═════ Records for the task ═════

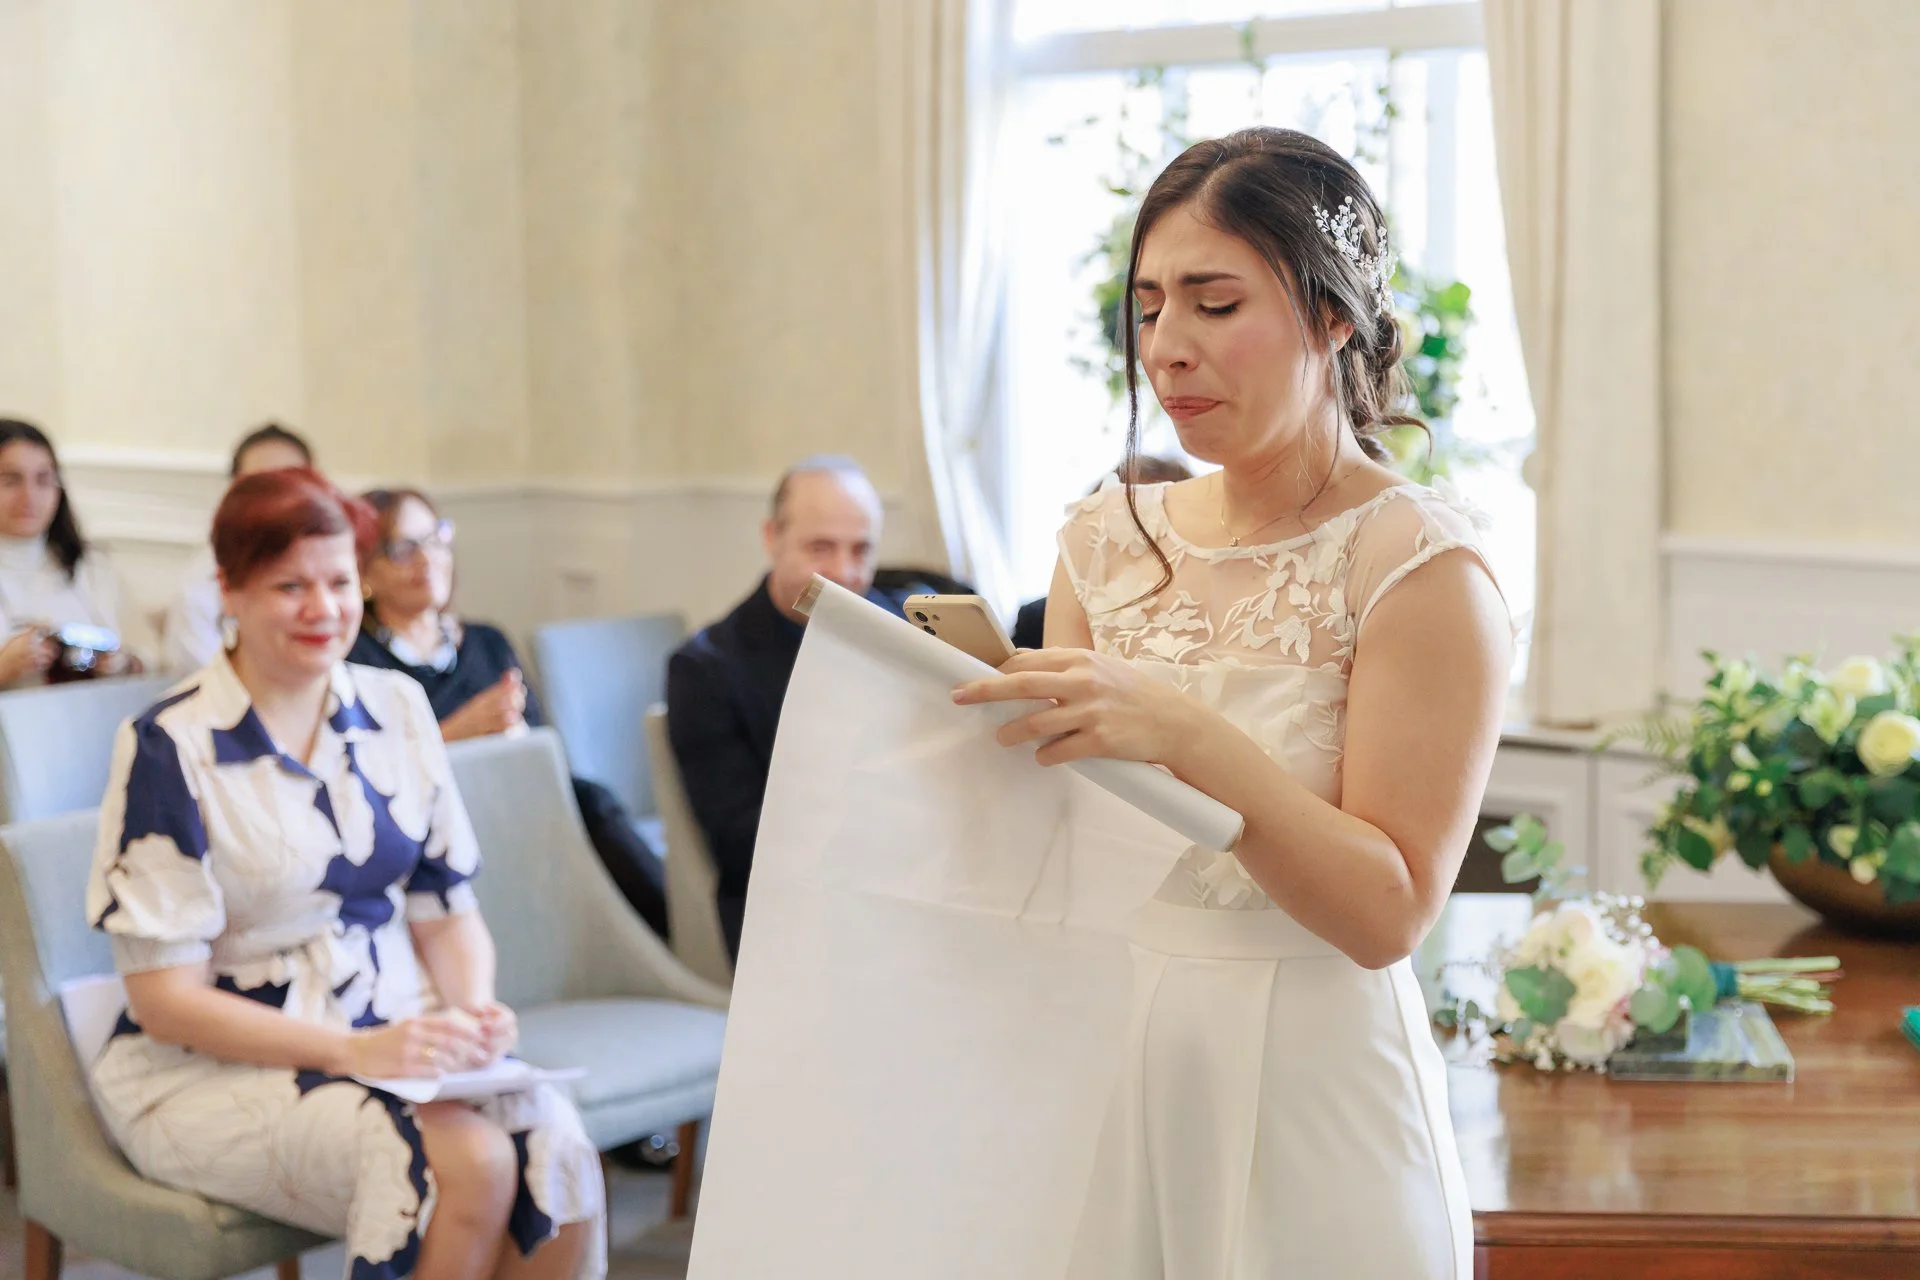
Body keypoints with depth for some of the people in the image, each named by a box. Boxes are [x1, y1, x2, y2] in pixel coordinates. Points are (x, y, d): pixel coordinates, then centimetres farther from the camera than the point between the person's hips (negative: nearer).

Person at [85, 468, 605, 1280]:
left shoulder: (397, 709, 8)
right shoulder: (169, 747, -9)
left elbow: (446, 908, 12)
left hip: (395, 1037, 5)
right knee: (467, 1162, -31)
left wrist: (475, 1010, -10)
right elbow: (162, 996, -11)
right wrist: (352, 1051, -21)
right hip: (213, 1067, -5)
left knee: (558, 1145, -26)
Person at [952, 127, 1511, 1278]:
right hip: (1106, 1074, 5)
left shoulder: (1419, 566, -11)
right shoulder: (1111, 539, 3)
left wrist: (1189, 739, -27)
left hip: (1301, 1097, -4)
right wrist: (1006, 700, -10)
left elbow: (1387, 911, -17)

═════

### [Instructions for the task]
Set down every record exactly, without the pictures.

### [Response below]
Body keypoints with depth for some of the people in the image, each named by a box. Boxes are [x1, y1, x2, y2] in pixel coordinates. Points are (x, y, d): pixel coordinates, then centimetres farther from the camera than the point between the person's hips (negative: nearer).

Person at [85, 468, 605, 1280]:
left shoulder: (397, 709, 8)
right shoulder: (169, 747, -9)
left elbow: (446, 908, 12)
left hip: (395, 1037, 5)
right knee: (467, 1162, -31)
left wrist: (475, 1010, -10)
right elbow: (162, 996, -11)
right wrist: (352, 1051, -21)
right hip: (213, 1067, -5)
left knee: (558, 1145, -26)
Person at [952, 127, 1511, 1278]:
right hip: (1106, 1074, 5)
left shoulder: (1419, 566, -11)
right shoulder: (1111, 539, 3)
left wrist: (1189, 739, -27)
left hip: (1301, 1097, -4)
right wrist: (1006, 700, -10)
left elbow: (1387, 911, -17)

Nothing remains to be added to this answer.